**THE TASK:**
Below are some records; write them all out again exactly.

**TASK MATERIAL:**
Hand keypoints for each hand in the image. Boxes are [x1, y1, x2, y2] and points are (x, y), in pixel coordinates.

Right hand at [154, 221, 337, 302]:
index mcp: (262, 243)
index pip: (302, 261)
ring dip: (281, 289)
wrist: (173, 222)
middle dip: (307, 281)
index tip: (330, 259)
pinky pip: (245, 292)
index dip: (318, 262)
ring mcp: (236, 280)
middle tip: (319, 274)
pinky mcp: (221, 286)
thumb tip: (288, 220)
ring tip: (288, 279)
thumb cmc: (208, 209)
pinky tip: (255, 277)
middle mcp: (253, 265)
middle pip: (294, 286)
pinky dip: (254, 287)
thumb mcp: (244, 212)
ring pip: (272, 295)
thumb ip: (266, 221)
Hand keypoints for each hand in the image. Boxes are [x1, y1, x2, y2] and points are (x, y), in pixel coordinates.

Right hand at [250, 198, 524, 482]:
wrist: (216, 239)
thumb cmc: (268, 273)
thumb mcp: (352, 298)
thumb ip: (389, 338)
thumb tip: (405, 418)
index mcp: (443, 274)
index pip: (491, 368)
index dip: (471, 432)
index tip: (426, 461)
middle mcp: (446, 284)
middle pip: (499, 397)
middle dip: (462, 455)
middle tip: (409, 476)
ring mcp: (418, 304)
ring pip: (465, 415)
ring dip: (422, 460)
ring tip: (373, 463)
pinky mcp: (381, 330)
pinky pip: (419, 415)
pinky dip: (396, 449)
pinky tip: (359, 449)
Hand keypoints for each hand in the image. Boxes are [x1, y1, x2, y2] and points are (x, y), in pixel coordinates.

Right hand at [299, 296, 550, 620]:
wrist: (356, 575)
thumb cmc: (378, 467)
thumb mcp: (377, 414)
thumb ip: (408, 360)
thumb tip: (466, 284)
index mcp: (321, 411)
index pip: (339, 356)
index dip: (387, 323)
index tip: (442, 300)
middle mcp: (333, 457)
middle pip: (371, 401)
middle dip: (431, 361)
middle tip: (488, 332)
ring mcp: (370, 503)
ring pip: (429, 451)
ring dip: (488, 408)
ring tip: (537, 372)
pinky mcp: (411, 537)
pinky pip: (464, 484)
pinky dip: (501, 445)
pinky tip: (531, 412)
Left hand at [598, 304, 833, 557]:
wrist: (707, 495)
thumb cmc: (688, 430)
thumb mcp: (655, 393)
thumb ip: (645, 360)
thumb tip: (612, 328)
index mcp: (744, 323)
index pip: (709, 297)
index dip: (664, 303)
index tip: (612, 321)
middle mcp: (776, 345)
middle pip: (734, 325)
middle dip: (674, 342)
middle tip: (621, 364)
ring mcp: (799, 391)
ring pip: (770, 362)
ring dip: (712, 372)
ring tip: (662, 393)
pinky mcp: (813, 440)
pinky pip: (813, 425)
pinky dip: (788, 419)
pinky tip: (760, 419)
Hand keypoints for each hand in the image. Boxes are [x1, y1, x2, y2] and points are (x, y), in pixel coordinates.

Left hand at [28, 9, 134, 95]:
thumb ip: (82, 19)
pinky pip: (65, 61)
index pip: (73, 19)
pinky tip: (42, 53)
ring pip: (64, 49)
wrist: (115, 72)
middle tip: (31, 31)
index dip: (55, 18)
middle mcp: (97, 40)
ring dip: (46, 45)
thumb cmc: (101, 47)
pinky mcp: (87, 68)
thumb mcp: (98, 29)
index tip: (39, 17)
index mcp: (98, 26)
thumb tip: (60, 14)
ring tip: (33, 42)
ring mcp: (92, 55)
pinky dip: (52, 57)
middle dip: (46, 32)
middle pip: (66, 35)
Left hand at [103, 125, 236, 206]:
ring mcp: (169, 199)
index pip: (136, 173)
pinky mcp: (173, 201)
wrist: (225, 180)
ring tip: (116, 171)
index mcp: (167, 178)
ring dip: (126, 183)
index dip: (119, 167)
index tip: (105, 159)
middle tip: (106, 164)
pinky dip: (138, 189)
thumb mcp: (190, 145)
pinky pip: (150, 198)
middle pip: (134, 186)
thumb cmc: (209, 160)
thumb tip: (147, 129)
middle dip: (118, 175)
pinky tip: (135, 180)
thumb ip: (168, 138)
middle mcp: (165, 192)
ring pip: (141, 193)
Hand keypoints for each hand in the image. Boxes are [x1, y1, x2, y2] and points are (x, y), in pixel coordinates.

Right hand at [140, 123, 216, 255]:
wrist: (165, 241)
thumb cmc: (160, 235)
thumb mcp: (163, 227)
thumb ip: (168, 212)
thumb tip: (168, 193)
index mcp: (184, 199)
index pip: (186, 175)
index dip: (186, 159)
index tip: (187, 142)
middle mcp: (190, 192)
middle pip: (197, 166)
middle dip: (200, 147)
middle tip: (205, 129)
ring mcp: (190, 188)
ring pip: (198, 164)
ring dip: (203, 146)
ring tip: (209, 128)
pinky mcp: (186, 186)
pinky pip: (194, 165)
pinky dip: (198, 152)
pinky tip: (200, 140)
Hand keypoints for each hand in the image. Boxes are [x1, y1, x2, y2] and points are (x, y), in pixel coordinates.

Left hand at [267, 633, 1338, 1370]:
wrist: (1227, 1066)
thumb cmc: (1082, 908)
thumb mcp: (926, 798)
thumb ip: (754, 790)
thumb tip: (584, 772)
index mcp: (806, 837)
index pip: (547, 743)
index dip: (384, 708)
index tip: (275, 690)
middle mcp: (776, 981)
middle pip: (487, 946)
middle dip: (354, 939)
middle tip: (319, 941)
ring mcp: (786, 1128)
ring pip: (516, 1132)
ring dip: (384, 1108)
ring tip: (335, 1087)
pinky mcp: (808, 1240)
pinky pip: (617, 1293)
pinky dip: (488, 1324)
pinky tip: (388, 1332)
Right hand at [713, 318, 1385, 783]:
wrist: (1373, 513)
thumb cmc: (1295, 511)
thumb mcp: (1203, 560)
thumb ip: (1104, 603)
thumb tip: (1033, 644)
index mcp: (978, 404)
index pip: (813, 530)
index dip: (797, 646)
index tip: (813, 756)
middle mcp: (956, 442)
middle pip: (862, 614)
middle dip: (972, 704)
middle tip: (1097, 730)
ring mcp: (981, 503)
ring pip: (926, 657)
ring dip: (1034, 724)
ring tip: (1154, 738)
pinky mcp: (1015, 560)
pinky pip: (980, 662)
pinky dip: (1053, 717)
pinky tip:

**RESULT OF THE EXERCISE:**
Hand keypoints for each hand in the image. Boxes are [x1, y1, x2, y2] and points are (x, y), in pixel coordinates.

Right hand at [154, 221, 337, 302]:
index mcp: (262, 243)
index pip: (302, 261)
ring dip: (281, 289)
wrist: (173, 222)
middle dip: (307, 281)
index tip: (330, 259)
pinky pip: (245, 292)
index dip: (318, 262)
ring mcp: (236, 280)
middle tip: (319, 274)
pinky mcp: (221, 286)
thumb tip: (288, 220)
ring tip: (288, 279)
thumb cmc: (208, 209)
pinky tip: (255, 277)
middle mcp: (253, 265)
middle pip: (294, 286)
pinky dip: (254, 287)
thumb mcp: (244, 212)
ring pip: (272, 295)
thumb ip: (266, 221)
Hand keypoints for each hand in the image. Boxes are [x1, y1, x2, y2] and points are (x, y), in pixel coordinates.

Right hand at [250, 198, 524, 482]:
wrist: (216, 239)
thumb cmc: (268, 273)
thumb mcp: (352, 298)
thumb ip: (389, 338)
thumb tip: (405, 418)
index mcp: (443, 274)
index pip: (491, 368)
index dip: (471, 432)
index tip: (426, 461)
middle mcp: (446, 284)
middle pip: (499, 397)
middle dip: (462, 455)
middle tip: (409, 476)
ring mcp: (418, 304)
ring pip: (465, 415)
ring dip: (422, 460)
ring tip: (373, 463)
pinky mcp: (381, 330)
pinky pip: (419, 415)
pinky dip: (396, 449)
pinky tip: (359, 449)
Hand keypoints for each hand in the image. Boxes are [x1, y1, x2, y2] and points are (x, y), in pixel coordinates.

Right hand at [299, 296, 550, 620]:
wrist: (356, 575)
thumb cmc: (378, 467)
thumb mcp: (377, 414)
thumb ip: (408, 360)
thumb tip: (466, 284)
index mcp: (321, 411)
index pip: (339, 356)
index dip: (387, 323)
index tip: (442, 300)
middle mcp: (333, 457)
middle pip: (371, 401)
middle dip: (431, 361)
middle tip: (488, 332)
ring mcp: (370, 503)
ring pip: (429, 451)
ring dip: (488, 408)
ring tip: (537, 372)
pinky mcp: (411, 537)
pinky pip: (464, 484)
pinky dip: (501, 445)
pinky tip: (531, 412)
Left hand at [598, 304, 833, 557]:
wrist: (707, 495)
thumb cmc: (688, 430)
thumb mcp: (655, 393)
thumb ip: (645, 360)
thumb tip: (612, 328)
index mcp: (744, 323)
index pip: (709, 297)
index dip: (664, 303)
index tip: (612, 321)
middle mcp: (776, 345)
middle pip: (734, 325)
middle dip: (674, 342)
middle tip: (621, 364)
ring mcp: (799, 391)
ring pip: (770, 362)
ring dip: (712, 372)
ring tip: (662, 393)
pinky mcp: (813, 440)
pinky pip: (813, 425)
pinky dip: (788, 419)
pinky tip: (760, 419)
Hand keypoints for each hand in the image. Boxes are [x1, y1, x2, y2] and points are (x, y), in pixel coordinates.

Left hand at [28, 9, 134, 95]:
thumb ip: (82, 19)
pinky pip: (65, 61)
index pip: (73, 19)
pinky tip: (42, 53)
ring pip: (64, 49)
wrist: (115, 72)
middle tip: (31, 31)
index dip: (55, 18)
middle mcp: (97, 40)
ring dip: (46, 45)
thumb cmc: (101, 47)
pinky mcp: (87, 68)
thumb mcp: (98, 29)
index tip: (39, 17)
index mcp: (98, 26)
thumb tip: (60, 14)
ring tip: (33, 42)
ring mcp: (92, 55)
pinky dip: (52, 57)
middle dip: (46, 32)
middle pip: (66, 35)
Left hand at [103, 125, 236, 206]:
ring mcp: (169, 199)
index pip: (136, 173)
pinky mcp: (173, 201)
wrist: (225, 180)
ring tip: (116, 171)
index mcp: (167, 178)
ring dip: (126, 183)
index dip: (119, 167)
index tip: (105, 159)
middle tip: (106, 164)
pinky dip: (138, 189)
thumb mcp: (190, 145)
pinky pip: (150, 198)
middle pip: (134, 186)
thumb cmc: (209, 160)
thumb tip: (147, 129)
middle dip: (118, 175)
pinky tip: (135, 180)
thumb ip: (168, 138)
middle mcp: (165, 192)
ring pip: (141, 193)
Hand keypoints for each hand in the image. Boxes are [x1, y1, x2, y2] and points are (x, y), in pixel coordinates.

Right hand at [140, 123, 216, 255]:
wrist: (165, 241)
thumb cmc: (160, 235)
thumb mcp: (163, 227)
thumb ip: (168, 212)
thumb tip: (168, 193)
index mcp: (184, 199)
index pip: (186, 175)
index dip: (186, 159)
index tip: (187, 142)
middle mcp: (190, 192)
middle pip: (197, 166)
middle dip: (200, 147)
middle tip: (205, 129)
ring mcp: (190, 188)
ring pip: (198, 164)
ring dip: (203, 146)
ring tip: (209, 128)
pinky mcp: (186, 186)
pinky pip: (194, 165)
pinky dip: (198, 152)
pinky tip: (200, 140)
Hand keypoints for each hand in the image. Boxes are [x1, y1, x2, y2] and points are (x, y), in pixel coordinates.

Left hand at [267, 633, 1338, 1370]:
wrist: (1227, 1066)
thumb cmc: (1082, 908)
thumb mcp: (926, 798)
thumb ip: (754, 790)
thumb tip: (584, 772)
index mcp: (806, 837)
index pip: (547, 743)
index dip: (384, 708)
index tip: (275, 690)
middle mcp: (776, 981)
middle pip: (487, 946)
middle dip: (354, 939)
middle tip: (319, 941)
ring mcp: (786, 1128)
ring pip: (516, 1132)
ring dip: (384, 1108)
ring tip: (335, 1087)
pinky mcp: (808, 1240)
pinky pip: (617, 1293)
pinky dip: (488, 1324)
pinky tip: (388, 1332)
Right hand at [713, 318, 1385, 783]:
wrist: (1373, 513)
thumb cmc: (1295, 511)
thumb mcp: (1203, 560)
thumb ip: (1104, 603)
thumb tip: (1033, 644)
index mcp: (978, 404)
index pip: (813, 530)
index dip: (797, 646)
index tip: (813, 756)
middle mcp: (956, 442)
middle pip: (862, 614)
middle dip: (972, 704)
middle tip: (1097, 730)
ring mcp: (981, 503)
ring pip: (926, 657)
ring dip: (1034, 724)
ring tip: (1154, 738)
pinky mcp: (1015, 560)
pinky pip: (980, 662)
pinky dip: (1053, 717)
pinky tip:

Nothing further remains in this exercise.